Their job is to make sure you understand your options, what the fine print on each contract really means for your future, and that you make an independent, informed decision.
The best advice
There isn’t a set rule book or guideline that will teach you how to make the best plan. The rule of thumb doesn’t work on individuals, but Majthenyi says one of the best things you can ask your broker, specially if you’re a first time home buyer, is this:
“For my profile, what are others like me doing to save money?”
He says that no two mortgages are the same, just like no two people are the same. But seeing what others are doing can give you a baseline to work with.
For Rubach, her answer is simple. “At the end of the day, I don’t really care about how much you make, I care more about how much you spend. So when you’re getting a mortgage, make sure you understand what you’re getting into and run your numbers as part of a plan. Not just in isolation.”
Beyond five years
It’s important to understand that even with a plan, life is unpredictable.

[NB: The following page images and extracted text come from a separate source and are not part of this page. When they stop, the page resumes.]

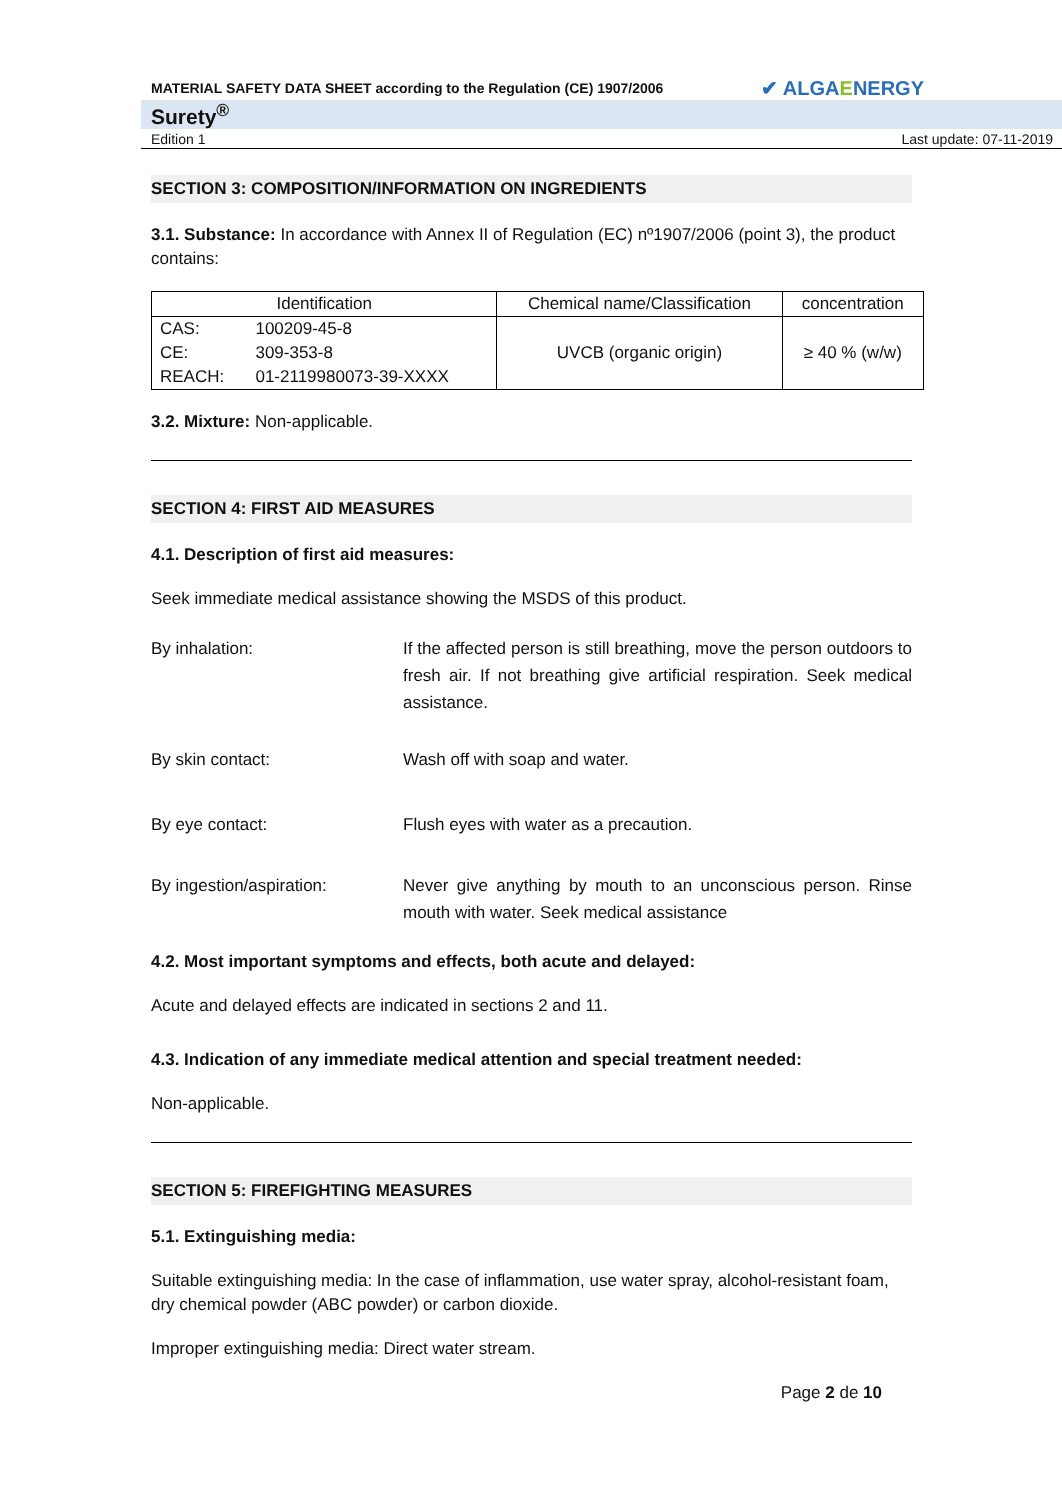MATERIAL SAFETY DATA SHEET according to the Regulation (CE) 1907/2006 ✔ ALGAENERGY
Surety<sup>®</sup>
Edition 1 Last update: 07-11-2019
SECTION 3: COMPOSITION/INFORMATION ON INGREDIENTS
3.1. Substance: In accordance with Annex II of Regulation (EC) nº1907/2006 (point 3), the product contains:
| Identification | | Chemical name/Classification | concentration |
| --- | --- | --- | --- |
| CAS: | 100209-45-8 | UVCB (organic origin) | ≥ 40 % (w/w) |
| CE: | 309-353-8 | | |
| REACH: | 01-2119980073-39-XXXX | | |
3.2. Mixture: Non-applicable.
SECTION 4: FIRST AID MEASURES
4.1. Description of first aid measures:
Seek immediate medical assistance showing the MSDS of this product.
By inhalation: If the affected person is still breathing, move the person outdoors to fresh air. If not breathing give artificial respiration. Seek medical assistance.
By skin contact: Wash off with soap and water.
By eye contact: Flush eyes with water as a precaution.
By ingestion/aspiration: Never give anything by mouth to an unconscious person. Rinse mouth with water. Seek medical assistance
4.2. Most important symptoms and effects, both acute and delayed:
Acute and delayed effects are indicated in sections 2 and 11.
4.3. Indication of any immediate medical attention and special treatment needed:
Non-applicable.
SECTION 5: FIREFIGHTING MEASURES
5.1. Extinguishing media:
Suitable extinguishing media: In the case of inflammation, use water spray, alcohol-resistant foam, dry chemical powder (ABC powder) or carbon dioxide.
Improper extinguishing media: Direct water stream.
Page 2 de 10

“We look at your plan further than five years because we don’t know where interest rates will be when it’s time to renegotiate your mortgage,” says Rubach.
Rising interest rates could have a significant impact on your mortgage payments. So brokers and planners will ask, ‘Even if you can afford a $300,000 mortgage now, will you be able to afford it if interest rates are higher when your term is up?’
Having an answer to that will help you make a better decision now. And remember, even though no mortgage broker can tell you what will happen in five years, it’s always best to have a plan.